(Provided data)
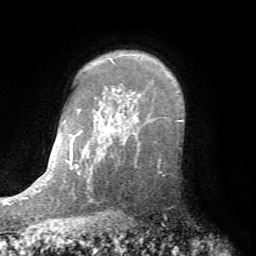
Breast MRI (dynamic contrast-enhanced), one axial slice. Slice 57 of 72 in the series (ordered by position). Cropped to one breast. Dynamic contrast-enhanced series, time point 2 of 7 at this slice position (early post-contrast). 1.5 T. TE 4.2 ms, TR 8.7 ms. 2.2 mm slice thickness. 256 × 256 image matrix, field of view 180 × 180 mm. Female patient.
Outlined on this slice (semi-automatic segmentation, software-assisted and operator-edited):
- enhancing-tissue mask used for the functional tumour volume (all voxels passing the contrast-enhancement thresholds inside the analysis volume; usually the tumour): bounding box (x1, y1, x2, y2) in pixels: (135, 140, 162, 175)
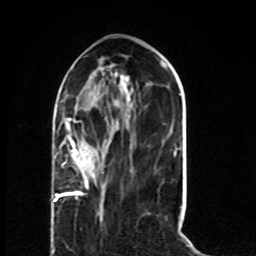
Breast MRI (dynamic contrast-enhanced), one axial slice; position 27 of 80 along the scan axis; cropped to one breast; dynamic contrast-enhanced series, time point 2 of 8 at this slice position (early post-contrast); 1.5 T; TE 4.2 ms, TR 7 ms; 2 mm slice thickness; 256 × 256 image matrix, field of view 165 × 165 mm. Female patient.
Outlined on this slice (semi-automatically segmented with operator editing):
- enhancing-tissue mask used for the functional tumour volume (all voxels passing the contrast-enhancement thresholds inside the analysis volume; usually the tumour): bounding box (x1, y1, x2, y2) in pixels: (53, 118, 100, 202)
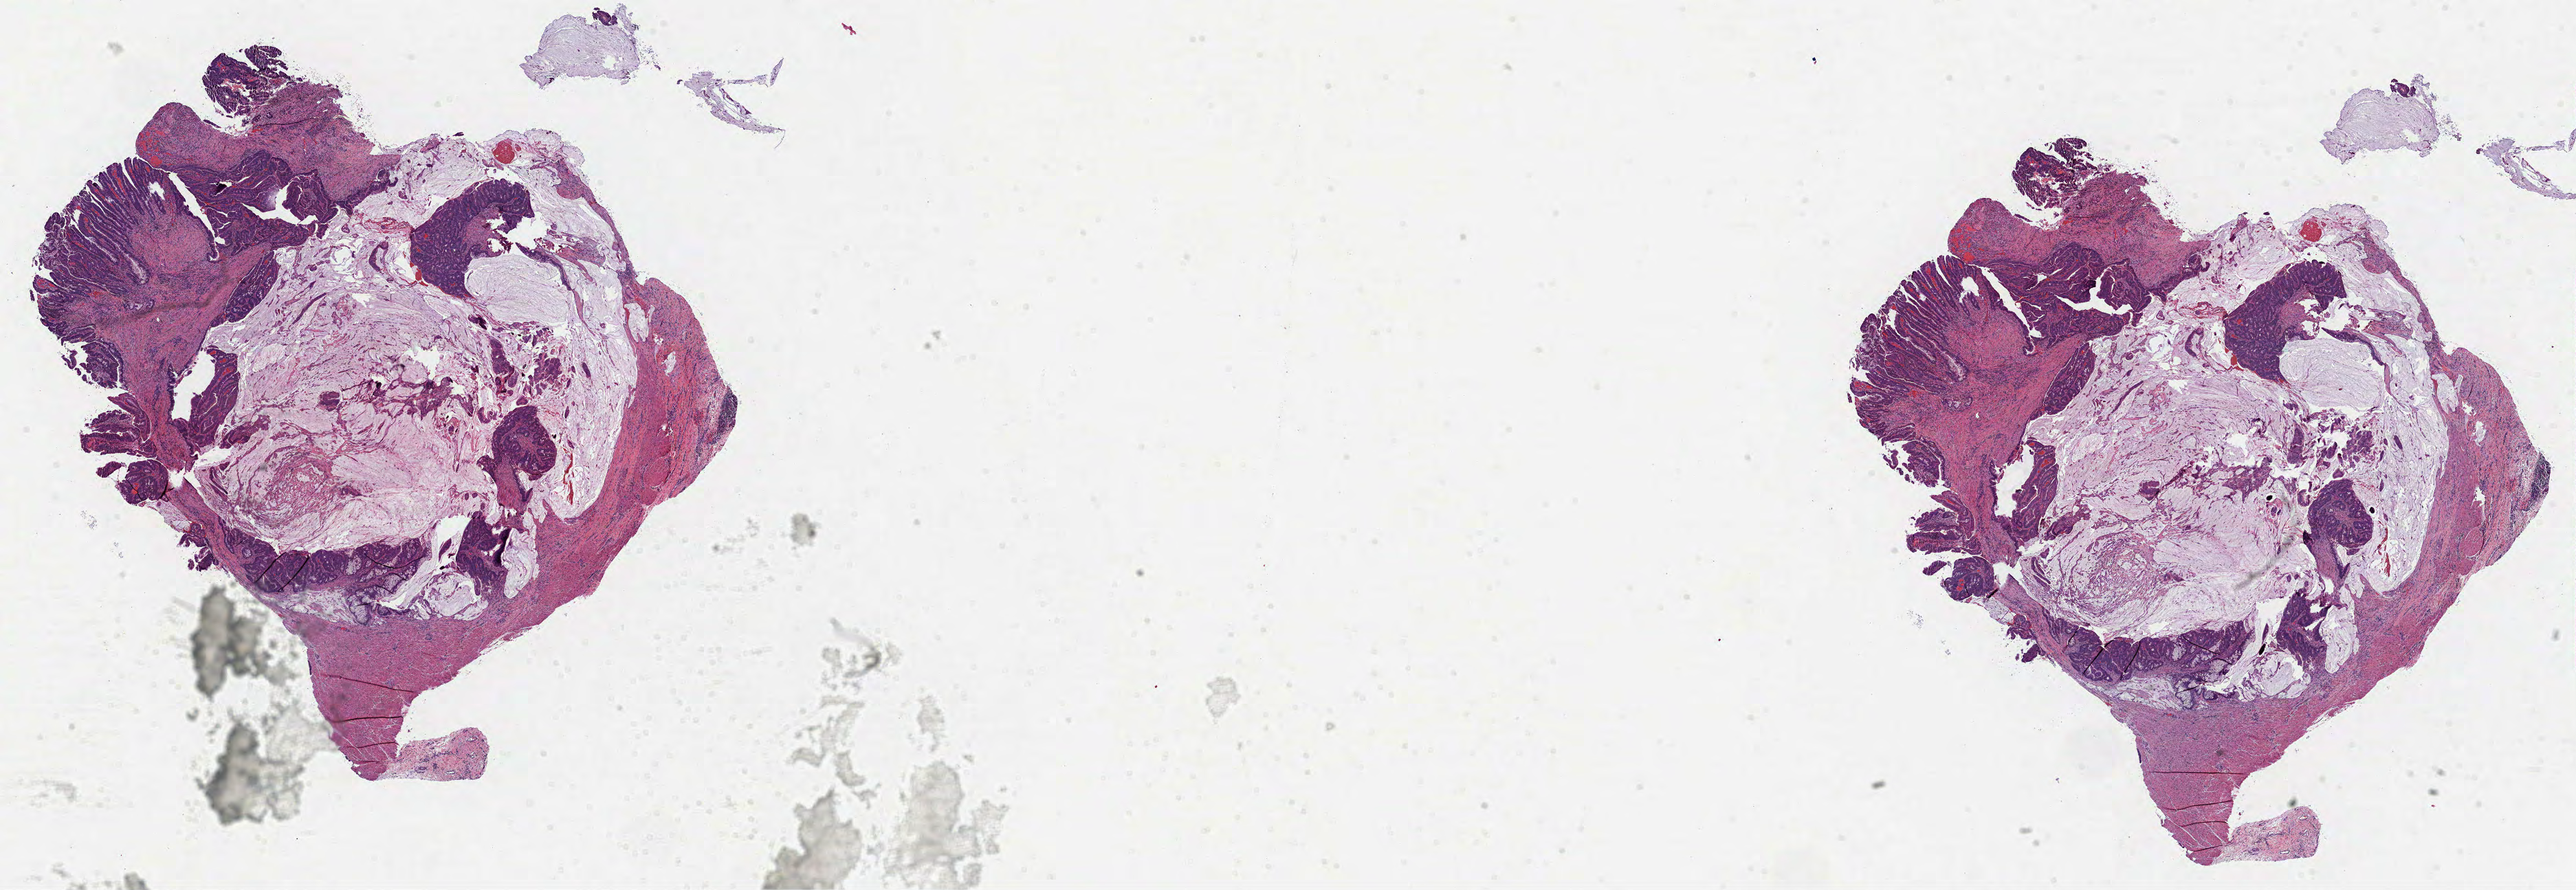
H&E-stained whole-slide image — low-resolution overview of the scanned area, about 30.2 x 10.4 mm (slide scanned at 40x); formalin-fixed paraffin-embedded (FFPE) diagnostic section; primary tumour sample from the colon. Male, age 73 years at initial diagnosis.
Histologic diagnosis: Adenocarcinoma, NOS. AJCC pathologic stage: IIA.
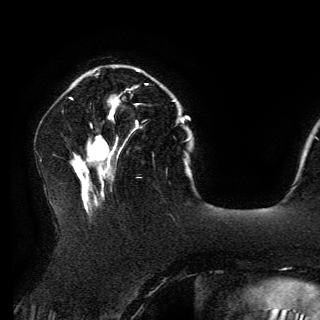
Breast MRI (dynamic contrast-enhanced), one axial slice; position 43 of 150 along the scan axis; cropped to one breast; dynamic contrast-enhanced series, time point 2 of 6 at this slice position (early post-contrast); 3 T; TE 4.2 ms, TR 7.9 ms; 320 × 320 image matrix, field of view 250 × 250 mm. Female patient.
Annotated regions visible in this slice (semi-automatic segmentation, software-assisted and operator-edited):
- enhancing-tissue mask used for the functional tumour volume (all voxels passing the contrast-enhancement thresholds inside the analysis volume; usually the tumour): box from (x=108, y=84) to (x=147, y=122) px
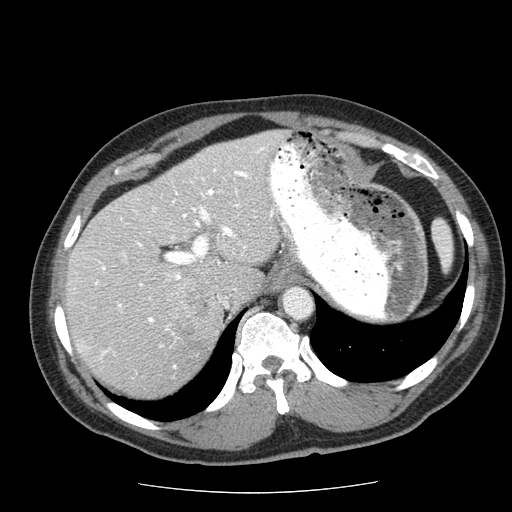
Contrast-enhanced abdominal CT (liver protocol), one axial slice; 120 kVp; soft-tissue window (W 400 / L 40 HU); 512 × 512 image matrix, field of view 360 × 360 mm. Case-level facts recorded for this patient, not image findings: diagnosis: hepatocellular carcinoma (patient treated with transarterial chemoembolisation; whether this scan precedes or follows treatment is not stated here); TNM stage (as recorded): Stage-IIIA; Child-Pugh class: A; tumour differentiation: well differentiated; tumour nodularity: multinodular.
Structures marked on this image (semi-automatic segmentation, software-assisted and operator-edited):
- liver parenchyma outside the tumour (the mass and vessels are separate outlines, so this box may not span the whole liver): bounding box [x1, y1, x2, y2] px = [64, 130, 286, 396]
- mass: [173, 290, 222, 369]
- portal vein: [77, 147, 274, 368]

(Problem requirements)
Pick out the lines above that hold the string "edited" and show them.

(Response area)
Outlined on this slice (semi-automatic segmentation, software-assisted and operator-edited):
Annotated regions visible in this slice (semi-automatic segmentation, software-assisted and operator-edited):
Structures marked on this image (semi-automatic segmentation, software-assisted and operator-edited):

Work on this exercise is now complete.